Я схватила Корнилова за руку и потащила к соседнему дому, намереваясь нырнуть в первый же подъезд, но тут...

Чуть не размазав нас по асфальту, рядом со скрежетом затормозила серая “девятка”. Сидевший за рулем прилично одетый мужик распахнул дверцу, но с трудом вписался в нее и буквально выпал на землю. Как он, интересно, в машине руль находил? Пошатываясь и путаясь в брючинах, он нашарил мутным взглядом дом и завопил:

– Кисуня, я уже здесь! Выходи!

Где-то начала заходиться в истерике собака. Девчонка лет пятнадцати вздрогнула и быстрым шагом обошла мужика по параболе.

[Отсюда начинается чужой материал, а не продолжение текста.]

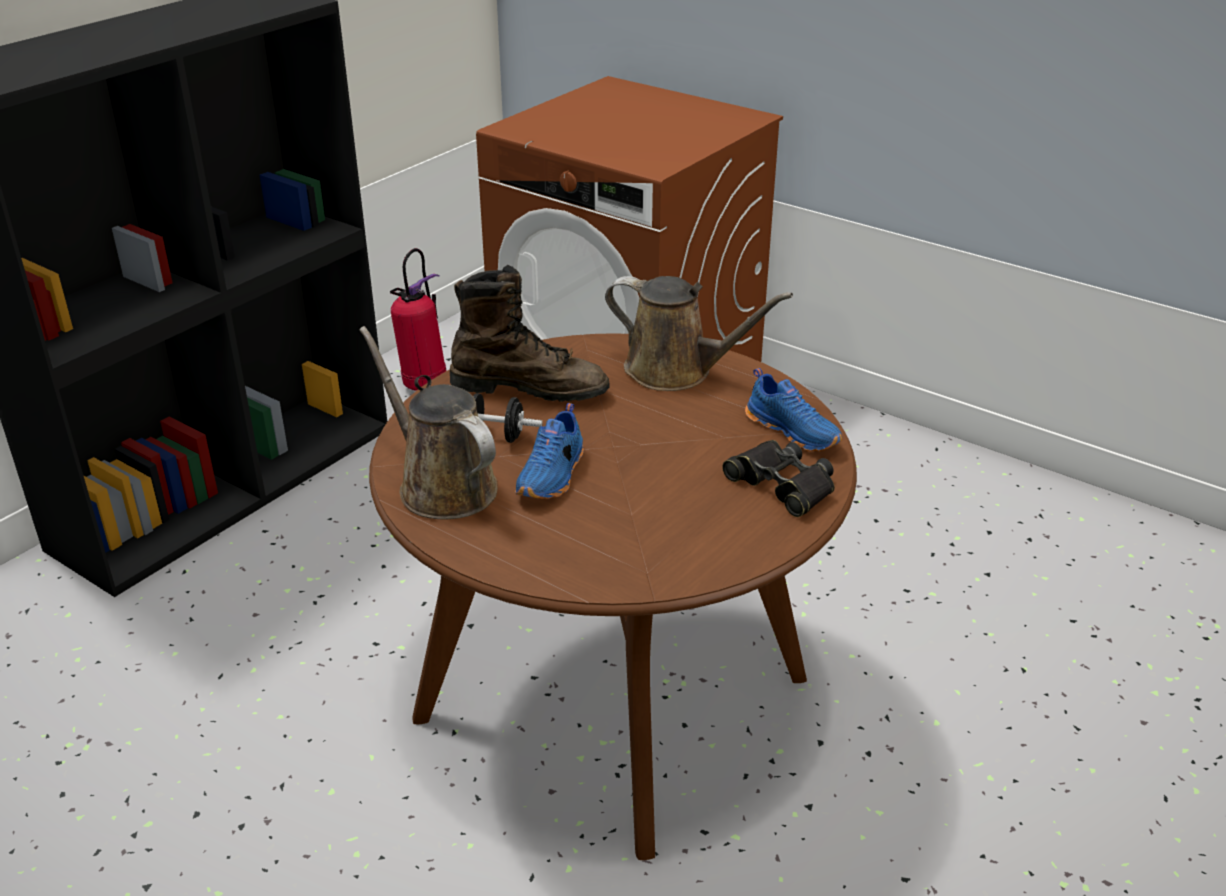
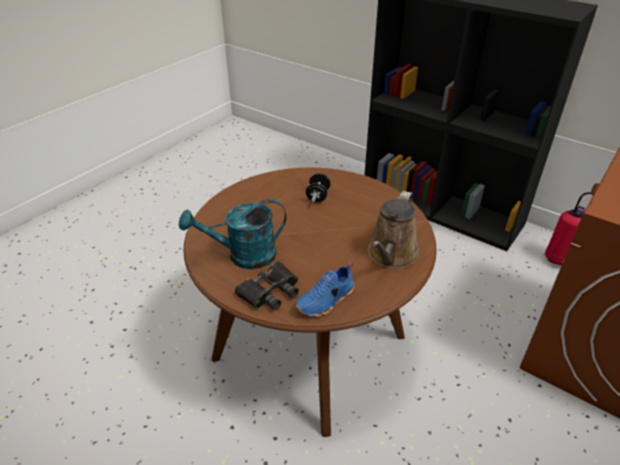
camera: 90 degrees right, 5 degrees up
brown watering can [359,326,498,519] -> none
brown boot [450,265,610,402] -> none
blue shoe [515,403,584,499] -> none
none -> turquoise watering can [179,199,286,269]

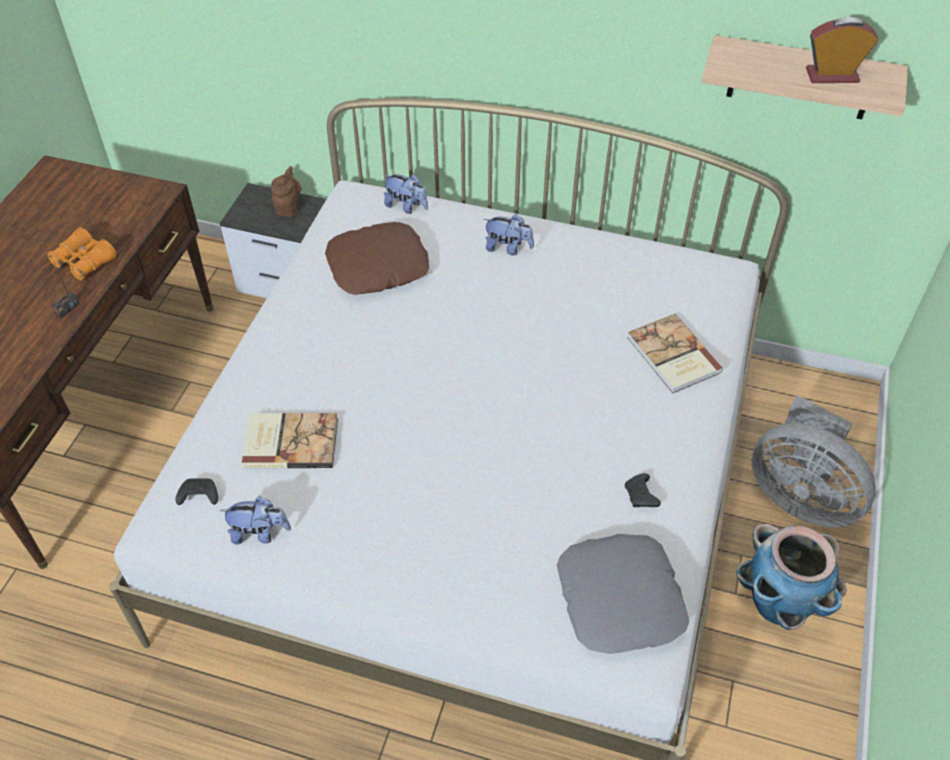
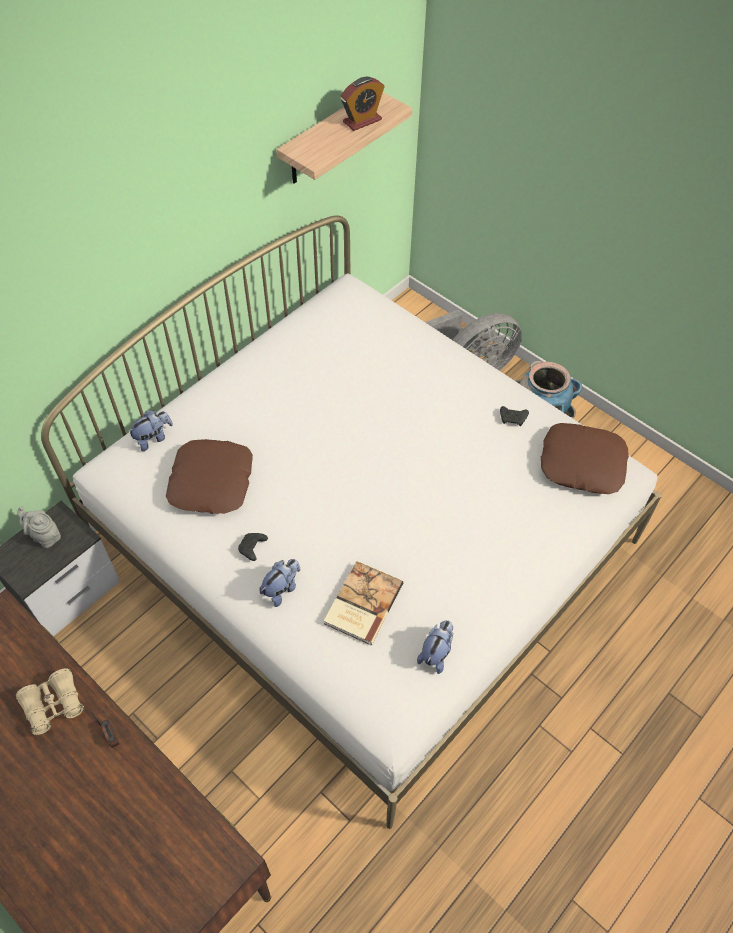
camera: 65 degrees left, 5 degrees up
orange binoculars [46,227,116,281] -> beige binoculars [16,668,84,736]
black game controller [175,478,218,505] -> black game controller moved to [238,533,268,561]
brown teapot [271,166,301,217] -> grey teapot [17,506,61,548]
plush toy [484,214,534,255] -> plush toy moved to [259,559,300,607]
grey pillow [557,534,689,654] -> brown pillow [541,423,629,494]
book [627,314,723,393] -> none
alarm clock [806,17,879,83] -> alarm clock turned 150 degrees counterclockwise [341,77,385,131]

– Кисуня! – надрывался алконавт. – Ты почему не выходишь? Сейчас я приду и надаю тебе по толстой попе!

Довольный своей немудреной шуточкой, он заквохтал по-куриному и неуверенно двинулся к подъезду.

– Корнилов! – ахнула я, тыча пальцем в машину.

Открытая дверь, ключи в замке зажигания, даже мотор не заглушен.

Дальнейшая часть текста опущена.